I have managed to cram some reading in here and there: a YA post-apoc novel about seven young children trying to survive alone following a mass epidemic (
Fire-Us #1: Kindling), a highly unusual, meditative and thoughtful post-apoc tale of perhaps the last woman on earth (
The Hauntings of Playing God), a mediocre suspense/horror story about a missing Karloff/Lugosi film and a few too many other things (
Ancient Images), a beach-read Gilded-Age romance (
American Heiress), and a somewhat disappointing Angela Carter novel (
The Magic Toyshop) about orphans and creepy puppets. (Links go to my reviews, if I've done one.)
And I'm currently a third of the way through
Harry Potter and the Methods of Rationality (HPMOR), which is quite fun: what if Harry Potter were a child prodigy raised by a physicist and tried to apply the scientific method to magic? Very much AU; all the familiar characters are there with essentially the same characteristics (Dumbledore twinkles and is a bit mad, Hermione is brilliant, McGonagall is proper yet with underlying affection) but everything else gets twisted round in new and interesting ways. The author must know quite a lot about the fanfic world because he works in a lot of inside jokes about various fandom habits and oddities (e.g. the Harry/Draco pairing), but it's all done very affectionately.

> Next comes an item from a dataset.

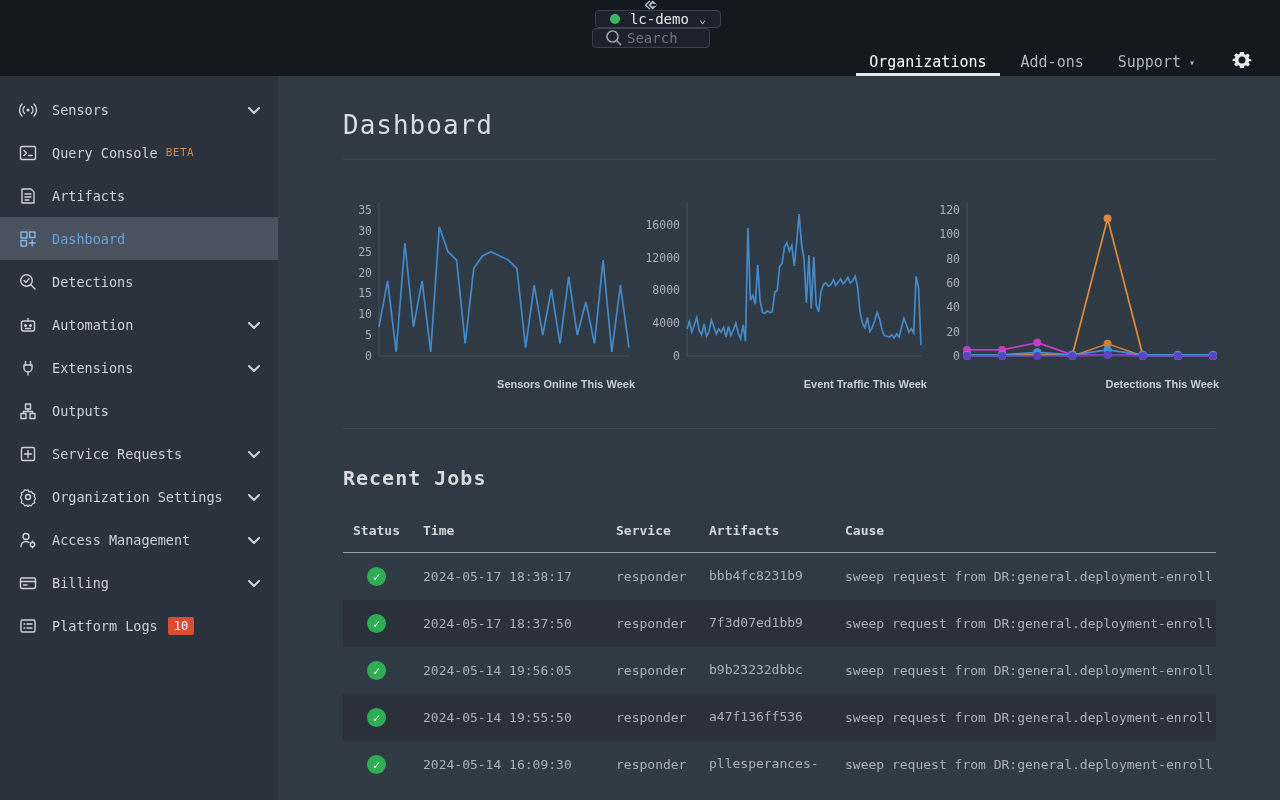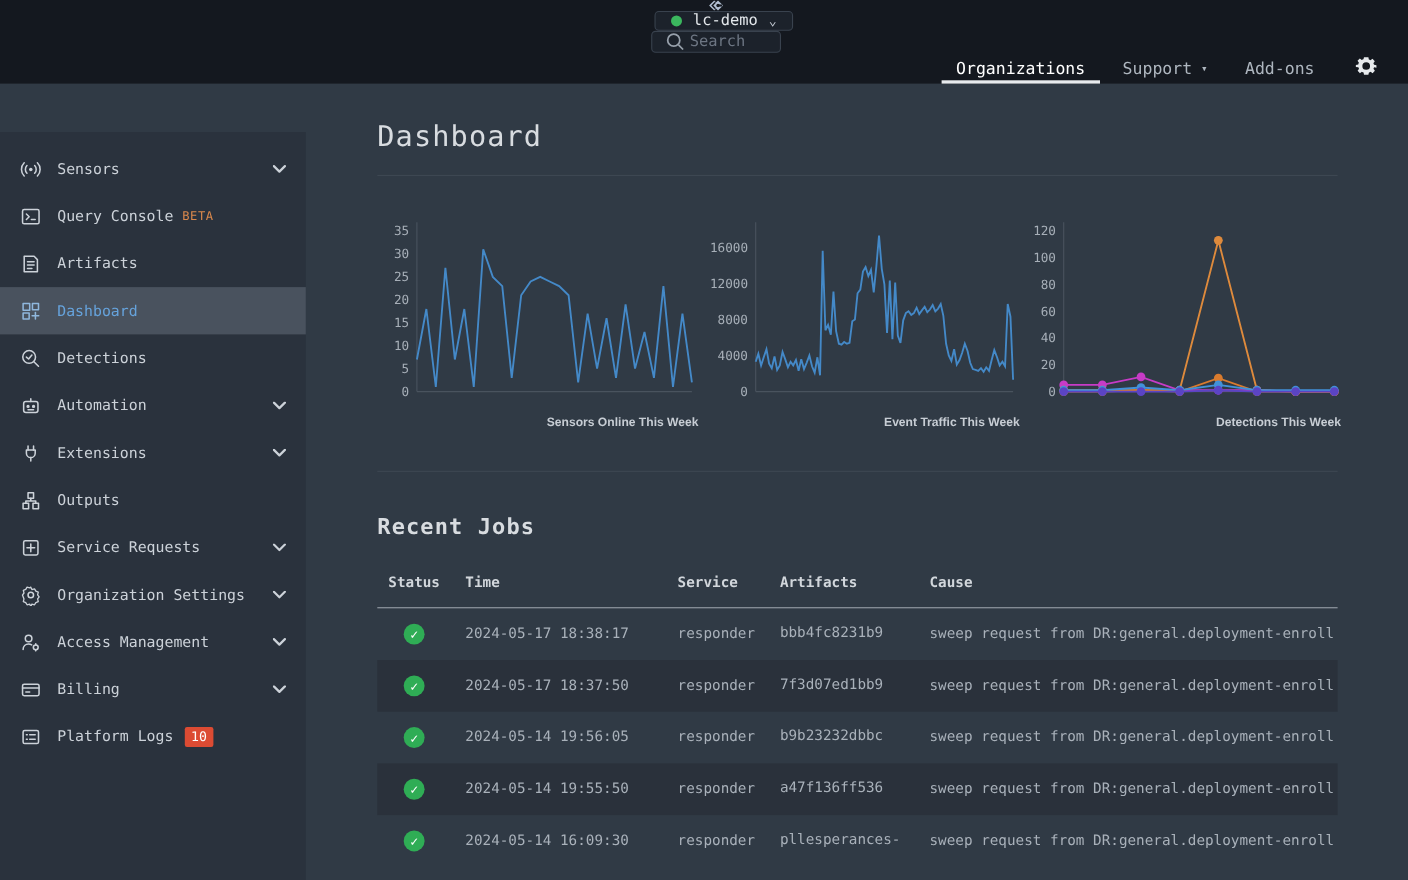"Support" div.navitem { order: before "Add-ons" -> after "Add-ons" }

I intend to follow it up with
Hogwarts School of Prayer and Miracles, mentioned by
kellychambliss, a spoof of the series as fundamentalist Christian. Promises to be amusing.
Ah, and last night we saw
Vanya and Sonia and Masha and Spike, which was fabulous. I sympathized hugely with Vanya's rant about how we used to lick stamps and have typewriters, and the actress who was Nina (over)played her like a young female William Shatner parody, which made me and Mr Psmith laugh immoderately. A good time was had by all :)
So there you go. What's new with you, flist?